# What you need to do
Make an exact copy of all the entries, but do not reproduce the pictures.

# Extracted entries
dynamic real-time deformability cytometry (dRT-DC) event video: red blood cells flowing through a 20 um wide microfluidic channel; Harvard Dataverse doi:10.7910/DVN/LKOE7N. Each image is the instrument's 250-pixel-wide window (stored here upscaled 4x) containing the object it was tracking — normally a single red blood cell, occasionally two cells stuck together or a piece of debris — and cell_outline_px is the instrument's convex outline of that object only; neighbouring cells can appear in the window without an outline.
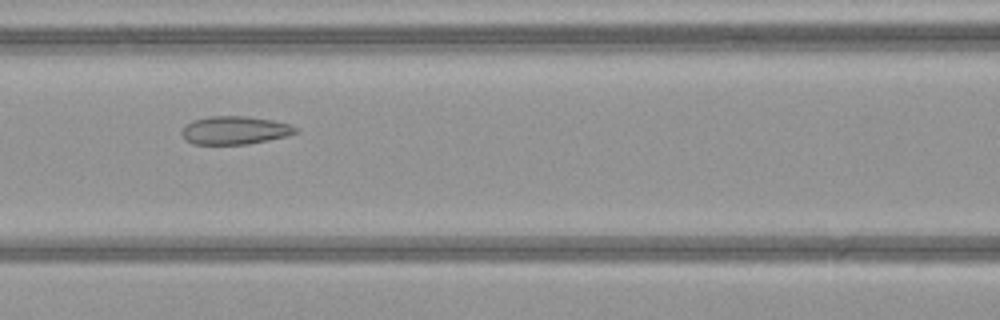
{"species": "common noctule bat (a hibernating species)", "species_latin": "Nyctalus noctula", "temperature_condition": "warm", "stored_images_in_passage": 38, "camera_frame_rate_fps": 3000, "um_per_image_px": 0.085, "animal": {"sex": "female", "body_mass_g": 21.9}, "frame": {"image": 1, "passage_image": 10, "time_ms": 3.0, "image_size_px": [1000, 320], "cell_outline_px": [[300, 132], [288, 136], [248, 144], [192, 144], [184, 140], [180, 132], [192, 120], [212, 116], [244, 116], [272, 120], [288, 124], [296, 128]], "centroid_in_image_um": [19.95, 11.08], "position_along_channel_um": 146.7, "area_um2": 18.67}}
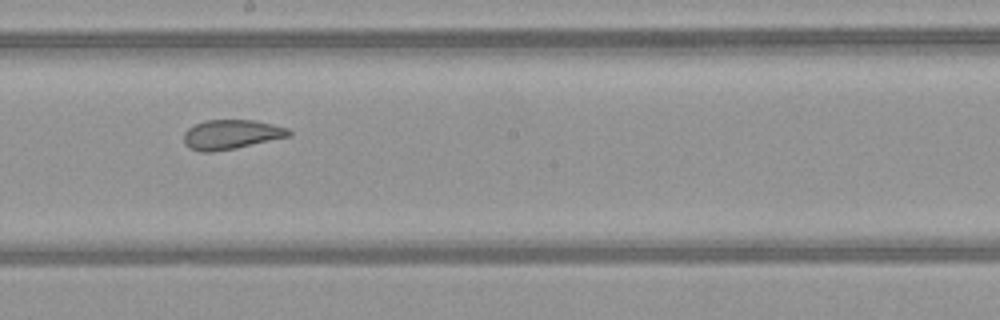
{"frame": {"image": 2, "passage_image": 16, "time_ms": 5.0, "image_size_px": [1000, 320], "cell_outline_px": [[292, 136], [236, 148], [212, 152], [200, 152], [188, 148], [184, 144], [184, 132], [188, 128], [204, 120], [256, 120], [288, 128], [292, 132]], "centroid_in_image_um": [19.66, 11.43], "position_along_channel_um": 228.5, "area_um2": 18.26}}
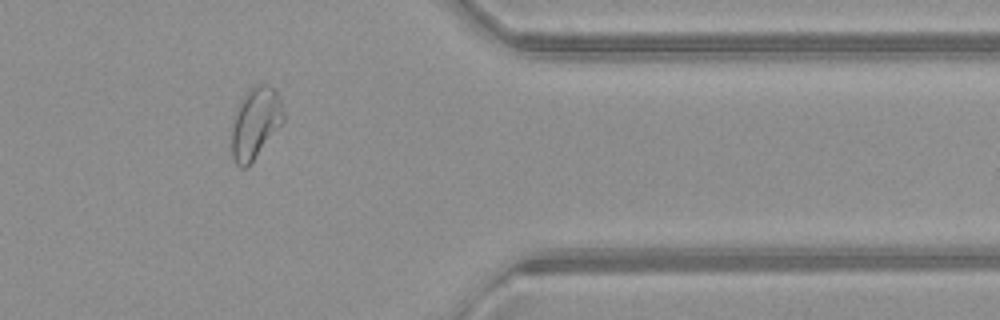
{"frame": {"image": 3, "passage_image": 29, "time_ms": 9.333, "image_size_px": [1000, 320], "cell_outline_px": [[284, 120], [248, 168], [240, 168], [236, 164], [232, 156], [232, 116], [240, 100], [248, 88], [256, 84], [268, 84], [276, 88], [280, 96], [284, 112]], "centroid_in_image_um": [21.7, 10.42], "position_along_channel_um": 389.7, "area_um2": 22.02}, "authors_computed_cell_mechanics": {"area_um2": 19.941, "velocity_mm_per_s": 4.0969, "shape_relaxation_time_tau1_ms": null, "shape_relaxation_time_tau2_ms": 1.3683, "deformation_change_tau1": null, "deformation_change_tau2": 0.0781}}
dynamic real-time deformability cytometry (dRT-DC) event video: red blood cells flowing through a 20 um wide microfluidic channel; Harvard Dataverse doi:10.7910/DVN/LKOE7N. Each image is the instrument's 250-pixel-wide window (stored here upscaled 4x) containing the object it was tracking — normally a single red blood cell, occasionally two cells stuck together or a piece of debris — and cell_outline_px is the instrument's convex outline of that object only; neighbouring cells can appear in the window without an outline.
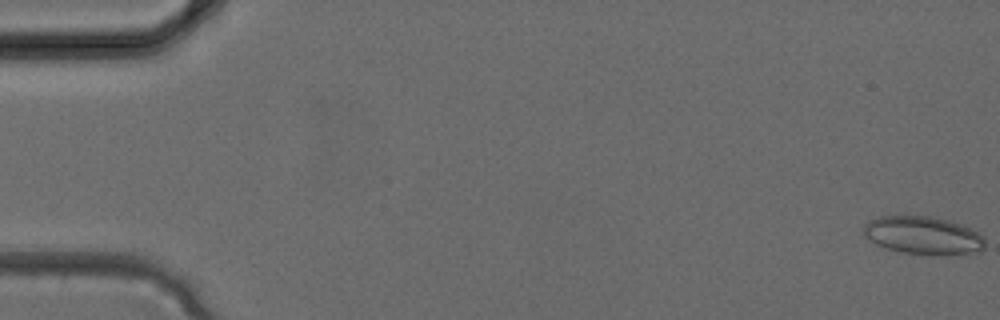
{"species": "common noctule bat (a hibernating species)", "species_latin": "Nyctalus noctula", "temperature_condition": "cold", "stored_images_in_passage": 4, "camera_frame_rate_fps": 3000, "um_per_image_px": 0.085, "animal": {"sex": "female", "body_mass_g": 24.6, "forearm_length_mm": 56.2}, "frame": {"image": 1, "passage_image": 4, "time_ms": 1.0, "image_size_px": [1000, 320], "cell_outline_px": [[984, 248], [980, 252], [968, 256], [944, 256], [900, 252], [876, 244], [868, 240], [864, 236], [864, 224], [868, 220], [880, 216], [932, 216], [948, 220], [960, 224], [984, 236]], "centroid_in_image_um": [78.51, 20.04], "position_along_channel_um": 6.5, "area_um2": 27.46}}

# Response to this task
dynamic real-time deformability cytometry (dRT-DC) event video: red blood cells flowing through a 20 um wide microfluidic channel; Harvard Dataverse doi:10.7910/DVN/LKOE7N. Each image is the instrument's 250-pixel-wide window (stored here upscaled 4x) containing the object it was tracking — normally a single red blood cell, occasionally two cells stuck together or a piece of debris — and cell_outline_px is the instrument's convex outline of that object only; neighbouring cells can appear in the window without an outline.
{"species": "common noctule bat (a hibernating species)", "species_latin": "Nyctalus noctula", "temperature_condition": "warm", "stored_images_in_passage": 38, "camera_frame_rate_fps": 3000, "um_per_image_px": 0.085, "animal": {"sex": "female", "body_mass_g": 21.9}, "frame": {"image": 1, "passage_image": 10, "time_ms": 3.0, "image_size_px": [1000, 320], "cell_outline_px": [[300, 132], [288, 136], [248, 144], [192, 144], [184, 140], [180, 132], [192, 120], [212, 116], [244, 116], [272, 120], [288, 124], [296, 128]], "centroid_in_image_um": [19.95, 11.08], "position_along_channel_um": 146.7, "area_um2": 18.67}}
{"frame": {"image": 2, "passage_image": 16, "time_ms": 5.0, "image_size_px": [1000, 320], "cell_outline_px": [[292, 136], [236, 148], [212, 152], [200, 152], [188, 148], [184, 144], [184, 132], [188, 128], [204, 120], [256, 120], [288, 128], [292, 132]], "centroid_in_image_um": [19.66, 11.43], "position_along_channel_um": 228.5, "area_um2": 18.26}}
{"frame": {"image": 3, "passage_image": 29, "time_ms": 9.333, "image_size_px": [1000, 320], "cell_outline_px": [[284, 120], [248, 168], [240, 168], [236, 164], [232, 156], [232, 116], [240, 100], [248, 88], [256, 84], [268, 84], [276, 88], [280, 96], [284, 112]], "centroid_in_image_um": [21.7, 10.42], "position_along_channel_um": 389.7, "area_um2": 22.02}, "authors_computed_cell_mechanics": {"area_um2": 19.941, "velocity_mm_per_s": 4.0969, "shape_relaxation_time_tau1_ms": null, "shape_relaxation_time_tau2_ms": 1.3683, "deformation_change_tau1": null, "deformation_change_tau2": 0.0781}}
dynamic real-time deformability cytometry (dRT-DC) event video: red blood cells flowing through a 20 um wide microfluidic channel; Harvard Dataverse doi:10.7910/DVN/LKOE7N. Each image is the instrument's 250-pixel-wide window (stored here upscaled 4x) containing the object it was tracking — normally a single red blood cell, occasionally two cells stuck together or a piece of debris — and cell_outline_px is the instrument's convex outline of that object only; neighbouring cells can appear in the window without an outline.
{"species": "common noctule bat (a hibernating species)", "species_latin": "Nyctalus noctula", "temperature_condition": "cold", "stored_images_in_passage": 4, "camera_frame_rate_fps": 3000, "um_per_image_px": 0.085, "animal": {"sex": "female", "body_mass_g": 24.6, "forearm_length_mm": 56.2}, "frame": {"image": 1, "passage_image": 4, "time_ms": 1.0, "image_size_px": [1000, 320], "cell_outline_px": [[984, 248], [980, 252], [968, 256], [944, 256], [900, 252], [876, 244], [868, 240], [864, 236], [864, 224], [868, 220], [880, 216], [932, 216], [948, 220], [960, 224], [984, 236]], "centroid_in_image_um": [78.51, 20.04], "position_along_channel_um": 6.5, "area_um2": 27.46}}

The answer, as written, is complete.